Problem description |
Print every one of the following lines with each character unchanged.

[Stored data]
◆ ◆ ◆ ◆
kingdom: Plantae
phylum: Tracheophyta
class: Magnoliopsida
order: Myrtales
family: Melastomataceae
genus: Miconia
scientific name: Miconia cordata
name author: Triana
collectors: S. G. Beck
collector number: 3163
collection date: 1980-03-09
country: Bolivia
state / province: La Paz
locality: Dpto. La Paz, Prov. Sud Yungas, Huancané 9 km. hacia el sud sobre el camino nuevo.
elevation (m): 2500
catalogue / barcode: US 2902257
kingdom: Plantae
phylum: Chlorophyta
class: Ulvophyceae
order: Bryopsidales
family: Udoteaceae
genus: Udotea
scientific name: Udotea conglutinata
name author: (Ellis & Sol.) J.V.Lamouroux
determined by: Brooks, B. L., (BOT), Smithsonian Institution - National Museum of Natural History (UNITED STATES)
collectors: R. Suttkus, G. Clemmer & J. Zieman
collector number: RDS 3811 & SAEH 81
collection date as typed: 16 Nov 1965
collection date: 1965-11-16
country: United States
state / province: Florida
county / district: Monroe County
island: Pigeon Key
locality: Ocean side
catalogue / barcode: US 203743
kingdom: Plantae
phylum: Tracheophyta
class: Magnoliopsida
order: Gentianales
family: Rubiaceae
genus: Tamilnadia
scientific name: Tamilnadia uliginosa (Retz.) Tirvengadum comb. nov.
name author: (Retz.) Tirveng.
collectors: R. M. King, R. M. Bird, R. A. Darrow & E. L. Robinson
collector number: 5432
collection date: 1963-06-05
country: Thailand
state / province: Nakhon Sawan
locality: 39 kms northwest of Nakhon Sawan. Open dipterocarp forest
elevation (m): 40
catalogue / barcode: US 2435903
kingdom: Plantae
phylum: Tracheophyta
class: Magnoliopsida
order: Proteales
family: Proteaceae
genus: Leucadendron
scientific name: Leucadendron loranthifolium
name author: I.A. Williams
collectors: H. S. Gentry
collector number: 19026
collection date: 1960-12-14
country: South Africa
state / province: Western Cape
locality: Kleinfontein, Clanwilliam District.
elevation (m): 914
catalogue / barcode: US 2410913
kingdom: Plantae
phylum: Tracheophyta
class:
◆ ◆ ◆ ◆
Task result |
kingdom: Plantae
phylum: Tracheophyta
class: Magnoliopsida
order: Myrtales
family: Melastomataceae
genus: Miconia
scientific name: Miconia cordata
name author: Triana
collectors: S. G. Beck
collector number: 3163
collection date: 1980-03-09
country: Bolivia
state / province: La Paz
locality: Dpto. La Paz, Prov. Sud Yungas, Huancané 9 km. hacia el sud sobre el camino nuevo.
elevation (m): 2500
catalogue / barcode: US 2902257
kingdom: Plantae
phylum: Chlorophyta
class: Ulvophyceae
order: Bryopsidales
family: Udoteaceae
genus: Udotea
scientific name: Udotea conglutinata
name author: (Ellis & Sol.) J.V.Lamouroux
determined by: Brooks, B. L., (BOT), Smithsonian Institution - National Museum of Natural History (UNITED STATES)
collectors: R. Suttkus, G. Clemmer & J. Zieman
collector number: RDS 3811 & SAEH 81
collection date as typed: 16 Nov 1965
collection date: 1965-11-16
country: United States
state / province: Florida
county / district: Monroe County
island: Pigeon Key
locality: Ocean side
catalogue / barcode: US 203743
kingdom: Plantae
phylum: Tracheophyta
class: Magnoliopsida
order: Gentianales
family: Rubiaceae
genus: Tamilnadia
scientific name: Tamilnadia uliginosa (Retz.) Tirvengadum comb. nov.
name author: (Retz.) Tirveng.
collectors: R. M. King, R. M. Bird, R. A. Darrow & E. L. Robinson
collector number: 5432
collection date: 1963-06-05
country: Thailand
state / province: Nakhon Sawan
locality: 39 kms northwest of Nakhon Sawan. Open dipterocarp forest
elevation (m): 40
catalogue / barcode: US 2435903
kingdom: Plantae
phylum: Tracheophyta
class: Magnoliopsida
order: Proteales
family: Proteaceae
genus: Leucadendron
scientific name: Leucadendron loranthifolium
name author: I.A. Williams
collectors: H. S. Gentry
collector number: 19026
collection date: 1960-12-14
country: South Africa
state / province: Western Cape
locality: Kleinfontein, Clanwilliam District.
elevation (m): 914
catalogue / barcode: US 2410913
kingdom: Plantae
phylum: Tracheophyta
class:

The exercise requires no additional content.